Sette, who is ATA-certified in three language pairs, doubts that decoupling is the answer. “These recommendations are from a 20-year-old report, unsupported with concrete examples. I don’t think that’s going to improve the credential,” he said.

Members Only?

Wozniak acknowledged that some of the opposition to decoupling goes beyond a lack of information about logistics. “There’s also a group of people who’ve been against decoupling from the beginning,” Wozniak said. “They strongly feel that if you want to use the CT credential, you have to be supporting ATA by paying dues.”

The issue that goes to the heart of the most recent developments in the decoupling controversy, however, is the interpretation of ATA’s bylaws, where taking the certification exam is listed as a right of ATA members.
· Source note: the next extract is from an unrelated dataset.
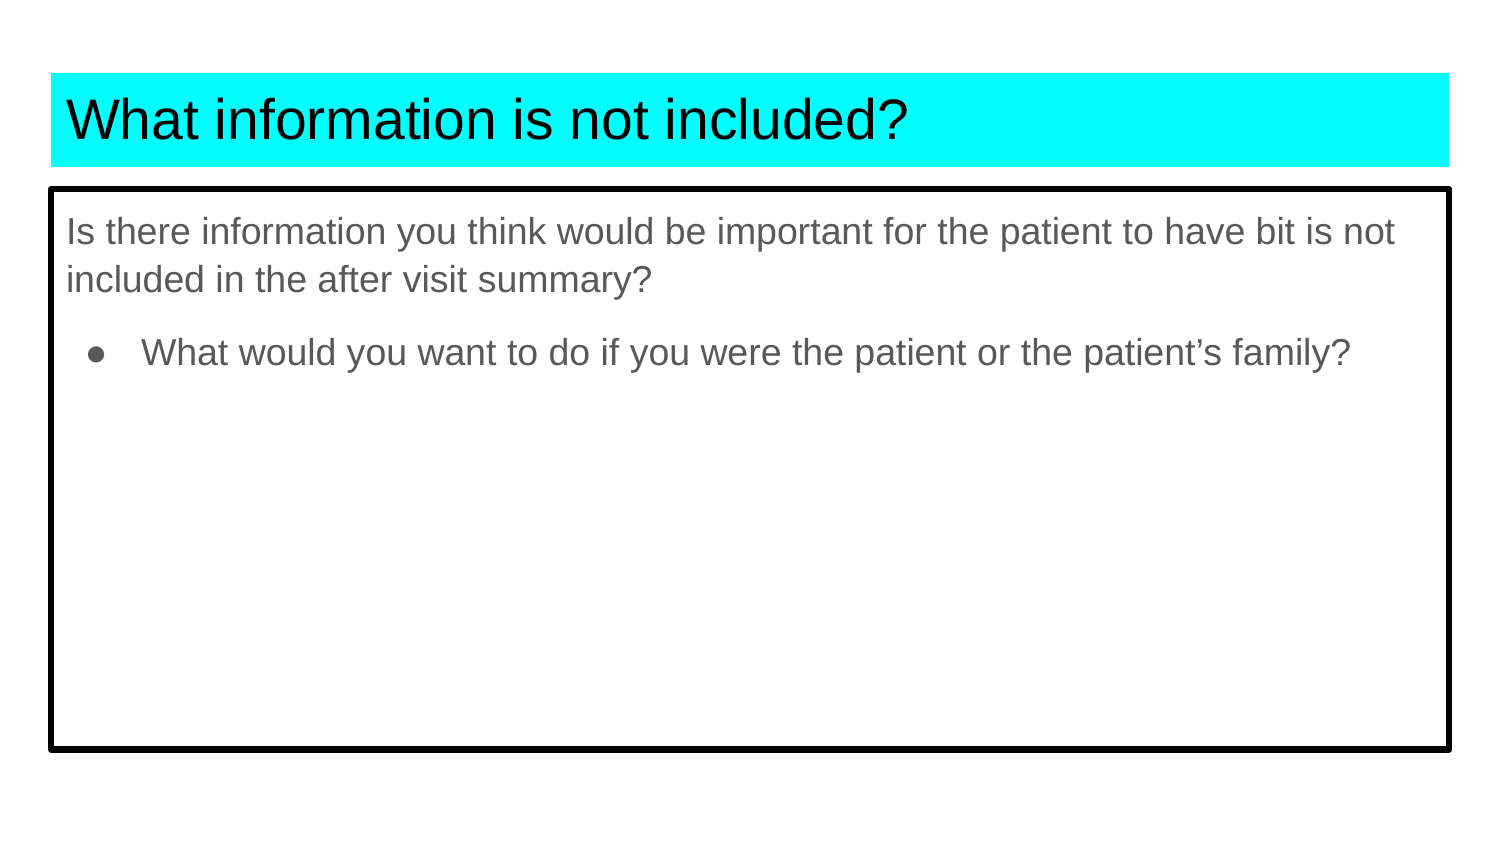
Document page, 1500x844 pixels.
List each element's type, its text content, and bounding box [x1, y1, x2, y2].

This raises the question: Is it a right exclusive to members, or is it simply one of many rights that members hold?

“The wording is ambiguous enough that you can have an honest disagreement about that” — Ted Wozniak, ATA President-Elect

According to Wozniak, “The wording is ambiguous enough that you can have an honest disagreement about that. We have an opinion from our attorneys that the Board has the authority to do it (decoupling the exam) because the bylaws don’t say that they can’t.”

Not all members agree with this interpretation. Sette, for his part, believes a vote should have been the first step. “There have been 75 board meetings in the past 20 years. You’ve had 75 opportunities to ask the members. We have nearly 2,000 certified members and I daresay 80% of them have an opinion on it one way or the other,” Sette said.

Countering calls for a vote, the Board plans to propose a bylaws amendment on the 2020 ballot that would clarify that taking the exam is not an exclusive membership right.

The resolution Sette and his colleagues have proposed states the opposite; that taking the exam is an exclusive right of members. If Sette and his colleagues collect the required 50 signatures for their resolution, Wozniak said, “It’s possible there might be two competing bylaw amendments next year. We’ll see how that shakes out.”